[Texte fourni]:
○ ○ ○ ○ ○

5. Vous avez entendu les transes de l’Épouse, écoutez la réponse de l’Époux. Aussitôt après ces paroles de l’Épouse, l’Époux reprend : « Si tu ne te reconnais point, ô la « la plus belle d’entre les femmes[7] ». O Église catholique, belle parmi les hérésies ! « Si tu ne te reconnais point », si tu n’es pas attentive à me trouver là même où tu as appris à me connaître, si tu ne préfères de beaucoup mes Écritures à toute parole des hommes, si tu ne sais pas que tu es partout, si tu ne te reconnais point dans ces paroles du Psalmiste : « Demande-moi, et je te donnerai les nations en héritage[8]. Si donc tu ne te reconnais point », que va-t-il ajouter ? « Sors ! » a Si tu ne te reconnais point, sors ! » Parole sinistre, parole déplorable : « Sors ! » Dieu la veuille éloigner de nous ! Voyez de qui il est dit : « Ils sont sortis d’entre nous, mais ils n’étaient point des nôtres[9] ». On dit : « Sors », au mauvais serviteur, parce que « le serviteur ne demeure point toujours dans la maison, tandis que le Fils y demeure toujours[10] ». Voulez-vous voir que l’on dit « sors » au mauvais serviteur ? Que dit-on au bon serviteur ? « Entre dans la joie de ton Maître[11] ». Quiconque, dès lors, entend, quiconque est membre de l’Épouse du Christ, doit redouter cette parole : « Si tu ne te reconnais pas, ô la plus belle des femmes, sors et va sur les traces des troupeaux[12] ». Qu’est-ce à dire « sur les traces des troupeaux ? » Dans les erreurs humaines, et non sur la voix du Pasteur. Nous avons les traces du Pasteur, et l’on ne s’égare point en les suivant. « Le Christ a souffert pour nous, nous laissant l’exemple, afin que nous suivions ses traces[13].

○ ○ ○ ○ ○

[Données]:
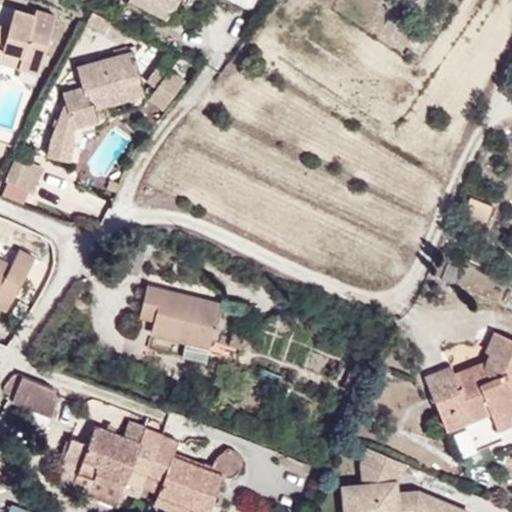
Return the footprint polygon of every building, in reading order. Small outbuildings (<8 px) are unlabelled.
[(168,7),(152,0),(116,0),(115,2),(159,24),(168,7)] [(223,0),(253,8),(255,0),(223,0)] [(0,70),(30,78),(45,18),(19,10),(18,15),(1,10),(0,14),(0,70)] [(139,97),(125,49),(65,65),(70,86),(52,90),(64,132),(92,125),(89,110),(139,97)] [(162,107),(184,79),(163,64),(142,91),(162,107)] [(71,167),(77,147),(40,136),(33,157),(71,167)] [(0,188),(18,196),(25,180),(7,171),(0,184),(0,188)] [(471,222),(479,204),(462,197),(454,216),(471,222)] [(122,265),(136,270),(143,248),(129,244),(122,265)] [(461,247),(456,258),(474,266),(479,255),(461,247)] [(0,269),(0,315),(31,261),(11,251),(0,269)] [(432,262),(426,277),(440,283),(447,268),(432,262)] [(203,349),(219,305),(145,279),(134,314),(146,318),(143,328),(180,342),(203,349)] [(489,423),(511,413),(511,347),(486,338),(479,357),(483,362),(481,367),(447,381),(454,399),(426,409),(447,464),(497,442),(494,436),(489,423)] [(197,366),(203,349),(180,342),(174,358),(197,366)] [(353,397),(366,366),(350,360),(336,390),(353,397)] [(454,399),(447,381),(442,368),(414,378),(426,409),(454,399)] [(57,394),(53,392),(51,386),(18,373),(12,374),(3,386),(4,389),(10,395),(8,398),(48,415),(57,394)] [(494,436),(511,428),(511,413),(489,423),(494,436)] [(130,442),(136,426),(120,420),(115,435),(130,442)] [(139,479),(156,434),(136,426),(130,442),(86,423),(79,440),(61,433),(51,457),(69,465),(66,471),(84,479),(88,468),(118,481),(121,473),(139,479)] [(198,511),(213,475),(171,458),(177,442),(156,434),(139,479),(153,485),(150,494),(180,506),(178,511),(198,511)] [(395,458),(354,440),(346,455),(348,474),(327,478),(330,511),(456,511),(460,504),(406,482),(386,484),(395,458)] [(201,470),(213,475),(218,476),(223,475),(227,470),(233,460),(226,450),(221,448),(218,447),(206,457),(201,470)] [(114,491),(118,481),(88,468),(84,479),(114,491)] [(163,511),(178,511),(180,506),(150,494),(146,505),(163,511)]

○ ○ ○ ○ ○

[Consigne]:
Pour chaque affirmation, indiquez par oui ou non si elle concorde avec le texte fourni, et citez mot pour mot le passage décisif : (a) au bon serviteur, on dit d’entrer dans la joie de son Maître ; (b) celui qui suit les traces du Pasteur s’égare ; (c) aller « sur les traces des troupeaux » signifie aller dans les erreurs humaines. Seul le texte fourni sert de référence.

[Réponse]:
(a) Oui : « Que dit-on au bon serviteur ? « Entre dans la joie de ton Maître »
(b) Non : « Nous avons les traces du Pasteur, et l’on ne s’égare point en les suivant. »
(c) Oui : « Dans les erreurs humaines, et non sur la voix du Pasteur. »